Bien sûr, il ne s’agit pas d’une liste exhaustive… D’autres compétences sont également impliquées dans l’intégration du système ADAS, comme les ingénieurs qui développent la partie interface homme machine (IHM) et font appel aux aux compétences de l’ergonome, de graphiste-développeur…etc.

 

Ingénieur R&T des véhicules autonomes : préparer le futur

Aujourd’hui, les véritables voitures 100% autonomes (dit niveau 5), continuent leur développement pour être commercialiser dans les cinq à dix prochaines années.

Pour être totalement indépendant d’un conducteur humain, les voitures autonomes ont besoin d’un logiciel embarqué capable de réagir à tous les situations de circulation possibles et imaginables, et surtout, d’identifier avec certitude les éléments de son entourage.
Or les algorithmes, programmés par des moyens humains (avec un nombre de lignes de code limité), ne sont pas capables d’anticiper tous les cas de figure, qu’on peut rencontrer en circulation.

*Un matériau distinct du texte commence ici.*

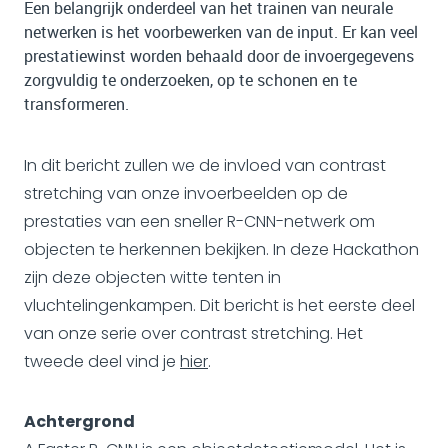
Een belangrijk onderdeel van het trainen van neurale
netwerken is het voorbewerken van de input. Er kan veel
prestatiewinst worden behaald door de invoergegevens
zorgvuldig te onderzoeken, op te schonen en te
transformeren.
In dit bericht zullen we de invloed van contrast
stretching van onze invoerbeelden op de
prestaties van een sneller R-CNN-netwerk om
objecten te herkennen bekijken. In deze Hackathon
zijn deze objecten witte tenten in
vluchtelingenkampen. Dit bericht is het eerste deel
van onze serie over contrast stretching. Het
tweede deel vind je
hier
.
Achtergrond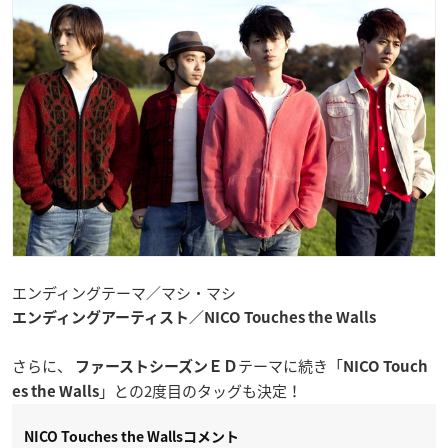
エンディングテーマ／マシ・マシ
エンディングアーティスト／NICO Touches the Walls
さらに、
テーマに続き「
ファーストシーズンＥＤ
NICO Touch
」との2度目のタッグも決定！
es the Walls
NICO Touches the Wallsコメント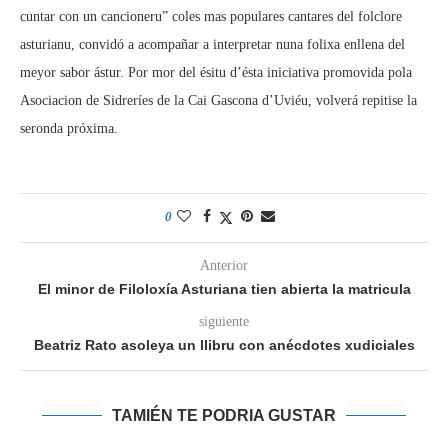
cuntar con un cancioneru” coles mas populares cantares del folclore
asturianu, convidó a acompañar a interpretar nuna folixa enllena del
meyor sabor ástur. Por mor del ésitu d’ésta iniciativa promovida pola
Asociacion de Sidreríes de la Cai Gascona d’Uviéu, volverá repitise la
seronda próxima.
0
Anterior
El minor de Filoloxía Asturiana tien abierta la matricula
siguiente
Beatriz Rato asoleya un llibru con anécdotes xudiciales
TAMIÉN TE PODRIA GUSTAR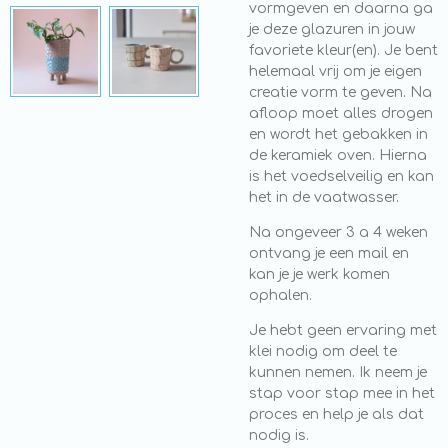
vormgeven en daarna ga
je deze glazuren in jouw
favoriete kleur(en). Je bent
helemaal vrij om je eigen
creatie vorm te geven. Na
afloop moet alles drogen
en wordt het gebakken in
de keramiek oven. Hierna
is het voedselveilig en kan
het in de vaatwasser.
Na ongeveer 3 a 4 weken
ontvang je een mail en
kan je je werk komen
ophalen.
Je hebt geen ervaring met
klei nodig om deel te
kunnen nemen. Ik neem je
stap voor stap mee in het
proces en help je als dat
nodig is.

Le récent accident mortel de Tesla S dont le système «AutoPilot» était en fonctionnement, montre que mal les systèmes actuels ont encore des progrès à faire sur l’identification des ojets.
Dans le cas cité, l’obstacle fut un camion blanc, mais l’image de caméra fait croire au véhicule qu’il s’agit d’un ciel très nuageux, tandis que le radar a détecté une surface très plane et l’ordinateur de bord l’a identifié comme un panneau de signalisation.

Pour palier à ce problème, les constructeurs automobiles investissent dans la technologie de l’intelligence artificielle (IA).
Capable de faire de l’apprentissage profond («deep learning»), l’intelligence artificielle permet de perfectionner soi-même ses algorithmes de reconnaissance visuelle, de fusion de données ou de décision, et gérer ainsi les cas extrêmes.

Dans ce domaine, nous avons par exemple des ingénieurs automobiles ALTEN qui travaillent sur la modélisation de l’intelligence artificielle (ex: définir l’ontologie et modéliser les interactions entre homme, véhicule et son environnement), ou encore l’analyse et la construction d’une base de données (Big Data) avec les informations fournies par les capteurs du système ADAS.